Dans le texte sur les figures féminines de L’Odyssée, recopiez à l’identique le passage qui commence par « Ulysse peut écouter » et se poursuit jusqu’à « aveuglément : elle l’éprouve. ».

Texte fourni >>

- - -

27/07/2026
Et si les femmes de L’Odyssée dessinaient, à elles seules, toute une cartographie de l’âme ?
On présente souvent Ulysse comme celui qui traverse une succession d’épreuves avant de retrouver Pénélope.
Mais une lecture jungienne permet d’aller plus loin : presque chaque étape de son voyage est marquée par une figure féminine.
Athéna l’oriente.
Circé le confronte à la transformation et à la puissance de l’instinct.
Calypso le retient dans un temps suspendu, où rien ne peut être précipité.
Les Sirènes lui offrent une connaissance fascinante qu’il doit apprendre à approcher sans s’y perdre.
Nausicaa l’accueille lorsqu’il n’est presque plus personne et le ramène vers le monde humain.
Et Pénélope tisse, défait, attend, ruse et discerne.
Dans une perspective jungienne, ces figures peuvent être lues comme différentes formes du rapport d’Ulysse à l’anima et, plus largement, aux puissances du féminin psychique.
La question n’est alors plus :
quelle femme Ulysse doit-il choisir ?
Mais plutôt : avec quelles puissances de son âme doit-il apprendre à entrer en relation sans être possédé par elles ? Et lesquelles doit-il simplement traverser, sans chercher à précipiter leur temps ?
Ulysse peut écouter les Sirènes, mais il s’attache au mât.
Il peut aimer Calypso, mais il repart lorsque l'heure est venue.
Il peut rencontrer Circé, sans demeurer sous son enchantement.
Et lorsqu’il retrouve enfin Pénélope, elle-même ne le reconnaît pas aveuglément : elle l’éprouve.
Comme si l’âme lui demandait :
« Es-tu vraiment devenu celui qui peut maintenant me rencontrer ? »
Peut-être est-ce aussi cela, l’individuation : ne pas dominer les puissances de l’inconscient, ni précipiter ce qui doit encore mûrir, mais apprendre à entrer en relation avec elles — sans s’y perdre.

- - -

Données à examiner >>
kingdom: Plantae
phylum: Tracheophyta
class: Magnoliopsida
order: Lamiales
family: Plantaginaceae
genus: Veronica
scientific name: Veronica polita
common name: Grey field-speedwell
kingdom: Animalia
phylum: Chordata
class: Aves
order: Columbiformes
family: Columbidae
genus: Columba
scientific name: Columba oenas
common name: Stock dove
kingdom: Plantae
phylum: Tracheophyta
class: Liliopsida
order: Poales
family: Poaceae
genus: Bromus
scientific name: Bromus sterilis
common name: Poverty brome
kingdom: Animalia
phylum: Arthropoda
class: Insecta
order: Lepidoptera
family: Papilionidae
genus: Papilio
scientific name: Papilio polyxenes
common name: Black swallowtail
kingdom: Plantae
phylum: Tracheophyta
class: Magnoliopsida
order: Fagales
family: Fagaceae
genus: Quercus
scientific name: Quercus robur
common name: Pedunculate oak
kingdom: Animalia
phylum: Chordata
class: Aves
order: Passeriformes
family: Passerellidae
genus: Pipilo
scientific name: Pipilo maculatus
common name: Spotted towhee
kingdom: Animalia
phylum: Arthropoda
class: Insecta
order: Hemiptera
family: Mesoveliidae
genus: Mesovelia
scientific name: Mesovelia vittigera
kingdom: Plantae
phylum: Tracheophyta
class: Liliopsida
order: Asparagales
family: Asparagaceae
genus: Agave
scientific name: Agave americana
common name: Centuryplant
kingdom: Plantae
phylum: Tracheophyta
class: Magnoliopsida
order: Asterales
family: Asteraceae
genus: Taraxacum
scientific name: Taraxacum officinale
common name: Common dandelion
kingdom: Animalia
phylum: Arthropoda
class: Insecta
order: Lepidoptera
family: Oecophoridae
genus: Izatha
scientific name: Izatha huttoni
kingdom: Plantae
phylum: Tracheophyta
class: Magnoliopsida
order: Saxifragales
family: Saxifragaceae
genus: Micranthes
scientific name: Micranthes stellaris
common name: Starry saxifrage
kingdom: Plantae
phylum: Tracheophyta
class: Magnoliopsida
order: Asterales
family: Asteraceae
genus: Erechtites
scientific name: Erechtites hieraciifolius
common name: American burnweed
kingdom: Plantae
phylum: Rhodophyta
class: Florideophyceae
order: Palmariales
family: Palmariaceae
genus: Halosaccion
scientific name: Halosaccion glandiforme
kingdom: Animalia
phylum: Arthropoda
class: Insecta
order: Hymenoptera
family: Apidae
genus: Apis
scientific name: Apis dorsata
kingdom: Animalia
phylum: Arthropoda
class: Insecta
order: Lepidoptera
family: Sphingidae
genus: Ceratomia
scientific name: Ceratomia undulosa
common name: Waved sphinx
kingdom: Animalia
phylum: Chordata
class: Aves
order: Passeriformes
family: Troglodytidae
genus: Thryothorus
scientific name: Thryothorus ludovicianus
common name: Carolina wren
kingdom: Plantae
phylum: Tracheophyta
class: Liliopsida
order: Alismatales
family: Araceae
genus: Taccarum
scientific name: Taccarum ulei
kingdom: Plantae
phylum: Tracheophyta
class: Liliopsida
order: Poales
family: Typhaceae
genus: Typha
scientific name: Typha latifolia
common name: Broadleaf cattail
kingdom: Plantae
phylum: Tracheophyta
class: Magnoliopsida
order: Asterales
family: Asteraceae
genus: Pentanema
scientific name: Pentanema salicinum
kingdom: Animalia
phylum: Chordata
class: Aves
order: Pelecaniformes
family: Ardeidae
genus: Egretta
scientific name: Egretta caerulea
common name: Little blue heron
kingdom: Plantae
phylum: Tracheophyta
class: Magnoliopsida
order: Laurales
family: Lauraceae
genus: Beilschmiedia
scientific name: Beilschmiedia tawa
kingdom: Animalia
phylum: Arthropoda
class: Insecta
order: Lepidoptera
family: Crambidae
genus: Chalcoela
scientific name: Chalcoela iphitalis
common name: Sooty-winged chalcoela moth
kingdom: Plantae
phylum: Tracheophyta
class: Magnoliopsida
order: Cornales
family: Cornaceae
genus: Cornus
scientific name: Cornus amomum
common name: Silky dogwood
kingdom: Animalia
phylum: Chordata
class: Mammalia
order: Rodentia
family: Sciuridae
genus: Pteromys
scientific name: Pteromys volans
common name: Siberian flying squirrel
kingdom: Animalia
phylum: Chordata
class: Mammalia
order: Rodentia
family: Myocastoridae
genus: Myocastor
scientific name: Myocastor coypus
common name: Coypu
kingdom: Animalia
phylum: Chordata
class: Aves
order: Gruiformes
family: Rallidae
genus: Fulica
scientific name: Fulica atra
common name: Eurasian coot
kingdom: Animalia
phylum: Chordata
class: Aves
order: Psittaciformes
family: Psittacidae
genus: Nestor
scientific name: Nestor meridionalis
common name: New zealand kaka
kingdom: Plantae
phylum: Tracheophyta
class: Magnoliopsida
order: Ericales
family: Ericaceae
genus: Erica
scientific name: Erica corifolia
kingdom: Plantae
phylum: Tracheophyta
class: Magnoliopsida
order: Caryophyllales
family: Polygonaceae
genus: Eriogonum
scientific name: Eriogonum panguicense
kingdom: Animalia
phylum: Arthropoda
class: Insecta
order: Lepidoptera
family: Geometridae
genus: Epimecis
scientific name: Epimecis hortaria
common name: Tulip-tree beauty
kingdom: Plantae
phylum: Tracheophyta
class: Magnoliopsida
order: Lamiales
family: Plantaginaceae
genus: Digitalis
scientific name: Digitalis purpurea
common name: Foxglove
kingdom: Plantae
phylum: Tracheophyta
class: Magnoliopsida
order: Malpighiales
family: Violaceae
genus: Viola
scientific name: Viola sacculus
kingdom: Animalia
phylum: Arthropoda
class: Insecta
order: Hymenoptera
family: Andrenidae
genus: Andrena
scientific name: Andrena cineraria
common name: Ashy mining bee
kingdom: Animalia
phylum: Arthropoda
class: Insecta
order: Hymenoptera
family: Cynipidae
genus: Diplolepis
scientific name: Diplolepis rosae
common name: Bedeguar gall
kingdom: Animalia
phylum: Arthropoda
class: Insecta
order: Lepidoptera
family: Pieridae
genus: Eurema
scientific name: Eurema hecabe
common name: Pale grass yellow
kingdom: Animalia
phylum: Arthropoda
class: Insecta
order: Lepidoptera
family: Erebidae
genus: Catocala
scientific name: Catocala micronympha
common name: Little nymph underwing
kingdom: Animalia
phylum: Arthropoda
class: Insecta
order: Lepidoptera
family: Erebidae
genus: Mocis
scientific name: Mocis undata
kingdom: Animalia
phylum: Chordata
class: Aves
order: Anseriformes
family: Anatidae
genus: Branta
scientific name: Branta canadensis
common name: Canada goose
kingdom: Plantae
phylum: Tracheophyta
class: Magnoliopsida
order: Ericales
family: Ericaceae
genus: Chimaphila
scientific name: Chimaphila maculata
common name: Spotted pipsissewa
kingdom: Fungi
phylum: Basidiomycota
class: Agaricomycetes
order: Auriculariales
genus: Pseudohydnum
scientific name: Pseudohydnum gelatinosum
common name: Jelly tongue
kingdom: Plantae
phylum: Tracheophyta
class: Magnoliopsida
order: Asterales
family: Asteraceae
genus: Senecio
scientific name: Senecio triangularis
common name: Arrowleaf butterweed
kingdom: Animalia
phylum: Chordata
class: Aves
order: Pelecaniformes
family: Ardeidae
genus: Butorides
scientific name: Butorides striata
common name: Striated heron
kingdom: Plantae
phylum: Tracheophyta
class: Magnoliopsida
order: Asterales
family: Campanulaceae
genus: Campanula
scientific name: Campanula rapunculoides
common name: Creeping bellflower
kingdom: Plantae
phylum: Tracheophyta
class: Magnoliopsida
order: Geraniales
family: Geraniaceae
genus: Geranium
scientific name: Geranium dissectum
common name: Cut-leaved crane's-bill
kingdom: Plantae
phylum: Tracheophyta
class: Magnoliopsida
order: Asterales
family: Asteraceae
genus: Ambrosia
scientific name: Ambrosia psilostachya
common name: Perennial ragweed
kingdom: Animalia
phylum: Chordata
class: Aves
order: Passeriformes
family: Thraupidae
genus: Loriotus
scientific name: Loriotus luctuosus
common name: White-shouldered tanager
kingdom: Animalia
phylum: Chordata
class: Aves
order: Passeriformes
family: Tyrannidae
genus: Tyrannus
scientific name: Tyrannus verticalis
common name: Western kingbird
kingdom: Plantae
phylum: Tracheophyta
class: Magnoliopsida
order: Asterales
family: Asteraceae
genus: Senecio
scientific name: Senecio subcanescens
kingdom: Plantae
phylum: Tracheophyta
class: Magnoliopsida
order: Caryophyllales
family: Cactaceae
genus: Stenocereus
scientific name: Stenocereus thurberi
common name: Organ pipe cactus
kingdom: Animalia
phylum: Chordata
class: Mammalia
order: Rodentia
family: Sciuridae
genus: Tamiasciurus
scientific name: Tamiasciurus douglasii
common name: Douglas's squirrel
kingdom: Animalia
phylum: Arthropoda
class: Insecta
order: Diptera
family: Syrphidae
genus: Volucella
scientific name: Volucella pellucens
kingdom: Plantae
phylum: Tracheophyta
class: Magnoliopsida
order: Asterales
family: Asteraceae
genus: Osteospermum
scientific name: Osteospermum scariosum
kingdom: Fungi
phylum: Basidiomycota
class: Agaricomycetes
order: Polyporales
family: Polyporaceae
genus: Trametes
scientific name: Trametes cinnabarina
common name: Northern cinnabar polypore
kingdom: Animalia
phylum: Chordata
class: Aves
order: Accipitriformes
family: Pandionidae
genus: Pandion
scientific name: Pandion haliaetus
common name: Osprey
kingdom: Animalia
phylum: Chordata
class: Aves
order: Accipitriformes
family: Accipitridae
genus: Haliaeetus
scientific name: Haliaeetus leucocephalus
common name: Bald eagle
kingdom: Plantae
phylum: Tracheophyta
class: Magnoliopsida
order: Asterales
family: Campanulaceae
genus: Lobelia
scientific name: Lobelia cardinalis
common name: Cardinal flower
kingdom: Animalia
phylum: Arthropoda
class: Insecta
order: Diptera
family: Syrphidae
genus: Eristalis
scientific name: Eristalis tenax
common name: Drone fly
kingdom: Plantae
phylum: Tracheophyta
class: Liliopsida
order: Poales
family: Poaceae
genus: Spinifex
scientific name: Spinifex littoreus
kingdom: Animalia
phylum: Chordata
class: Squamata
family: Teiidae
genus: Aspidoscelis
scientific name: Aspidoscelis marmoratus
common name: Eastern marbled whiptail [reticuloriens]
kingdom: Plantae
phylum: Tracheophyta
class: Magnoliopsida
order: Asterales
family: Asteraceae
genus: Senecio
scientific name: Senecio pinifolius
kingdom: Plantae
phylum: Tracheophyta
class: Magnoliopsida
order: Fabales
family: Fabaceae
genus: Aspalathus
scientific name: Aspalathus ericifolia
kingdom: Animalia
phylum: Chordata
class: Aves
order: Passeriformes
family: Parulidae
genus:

- - -

Solution >>
Ulysse peut écouter les Sirènes, mais il s’attache au mât.
Il peut aimer Calypso, mais il repart lorsque l'heure est venue.
Il peut rencontrer Circé, sans demeurer sous son enchantement.
Et lorsqu’il retrouve enfin Pénélope, elle-même ne le reconnaît pas aveuglément : elle l’éprouve.